Senator Cynthia Lummis is known on Capitol Hill as the “Crypto Queen”.
The Republican from Wyoming has earned a reputation as a cryptocurrency educator in Congress, demystifying and championing the technology to her older colleagues.
He’s a self-proclaimed HODLer, a crypto talker for someone investing in bitcoin as a way in before it takes over larger parts of the financial system. In June, she introduced a bill, alongside Democratic Senator Kirsten Gillibrand, to some of the first federal safeguards for the growing and largely unregulated world of decentralized finance.
“There are groups that don’t want any regulation. There are other groups that want to ban digital assets altogether,” a spokesperson for Senator Lummis told Insider. “We need to meet somewhere in the middle to make sure bad actors don’t take advantage of the lack of regulatory clarity, but also that innovators can continue to develop new technologies that make our world a better place.”
From Wyoming to Washington
Senator Lummis (pronounced as if to rhyme with “hummus”) served as state treasurer in her home state of Wyoming from 1999 to 2007 before winning Wyoming’s seat in the United States House. She served as vice chair of former President Donald Trump’s presidential transition team following his victory in the 2016 presidential election.
In 2020, Senator Lummis, 66, became the first woman to be elected as a senator from the state of Wyoming. That same year, she also became the Senate’s first crypto owner.
Lummis bought bitcoin in 2013 and she reported in October 2021 that it was between $50,000 and $100,000. However, she told Protocol last week that she placed her bitcoin holdings in a blind trust after receiving backlash for owning the digital assets.
But her passion for technology and her thirst for learning put her ahead of many of her colleagues.
“I’m catching up and I have to help my congressional colleagues catch up,” Senator Lummis told Reason in October 2021.
So what would the bill do?
This is a question that has plagued the industry for a long time. Many companies have long balked at the idea of the Securities and Exchange Commission overseeing digital assets, with many preferring oversight by the Commodity Future Trading Commission instead.

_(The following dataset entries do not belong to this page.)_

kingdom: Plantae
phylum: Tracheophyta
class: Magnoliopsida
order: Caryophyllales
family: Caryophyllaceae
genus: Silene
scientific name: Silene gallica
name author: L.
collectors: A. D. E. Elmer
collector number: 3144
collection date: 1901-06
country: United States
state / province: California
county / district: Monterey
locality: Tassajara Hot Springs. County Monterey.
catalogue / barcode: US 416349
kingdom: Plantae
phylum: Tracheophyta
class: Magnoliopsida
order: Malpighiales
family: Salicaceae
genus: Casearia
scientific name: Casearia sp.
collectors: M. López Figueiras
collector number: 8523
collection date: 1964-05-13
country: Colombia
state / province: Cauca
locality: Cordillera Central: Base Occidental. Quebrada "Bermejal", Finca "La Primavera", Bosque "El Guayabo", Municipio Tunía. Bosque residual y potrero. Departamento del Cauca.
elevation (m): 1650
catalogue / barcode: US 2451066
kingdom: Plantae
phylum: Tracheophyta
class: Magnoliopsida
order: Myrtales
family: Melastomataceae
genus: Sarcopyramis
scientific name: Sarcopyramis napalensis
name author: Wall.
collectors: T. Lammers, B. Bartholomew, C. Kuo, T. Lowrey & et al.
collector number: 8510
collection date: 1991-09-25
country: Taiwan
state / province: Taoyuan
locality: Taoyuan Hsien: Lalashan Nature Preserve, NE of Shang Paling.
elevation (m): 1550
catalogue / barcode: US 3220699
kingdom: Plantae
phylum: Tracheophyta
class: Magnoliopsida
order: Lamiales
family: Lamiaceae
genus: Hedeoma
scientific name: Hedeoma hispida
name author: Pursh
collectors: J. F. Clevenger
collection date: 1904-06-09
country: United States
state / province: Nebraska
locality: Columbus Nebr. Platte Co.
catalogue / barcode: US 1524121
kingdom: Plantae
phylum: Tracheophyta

The legislation partially agrees.
“Digital assets that meet the definition of a commodity, such as bitcoin and ether, which account for more than half of the market capitalization of digital assets, will be regulated by the CFTC,” the bill says.
However, Senator Lummis said the SEC will still play a key role in warning consumers about small cryptocurrencies that may be scams.
“These are assets that need to be disclosed, where the public needs consumer protection because some of them are just fraudulent,” she told Protocol.
Is she the best person to draft the bill?
Some are skeptical of Senator Lummis’ unabashed pro-crypto fervor, given her influence in Congress and the fanfare in the industry.
This “calls into question whether she approaches this bill from the perspective of wanting what is best for society rather than wanting what will benefit an industry to which she is closely connected and in which she directly invests. Dylan Hedtler Gaudette, director of government affairs at the Project on Government Oversight told Insider. “It’s a classic conflict of interest, plain and simple.”
But on the other hand, some think his enthusiasm is an asset in policy-making.
“Senator Lummis’ interest in crypto reflects the position of many in the industry, and it’s important that all parties are represented in the regulatory conversation as it unfolds,” he told Reuters. Insider Kenneth Goodwin, director of regulatory and institutional affairs at the Blockchain Intelligence Group. “That being said, the bill is substantial in its position on how to designate crypto assets and apply violations accordingly.”
As for the nickname given to her, the “Crypto Queen” of Congress, Senator Lummis is all for it.
“It makes her laugh,” a spokesperson for the senator told Insider. “This community is so passionate.”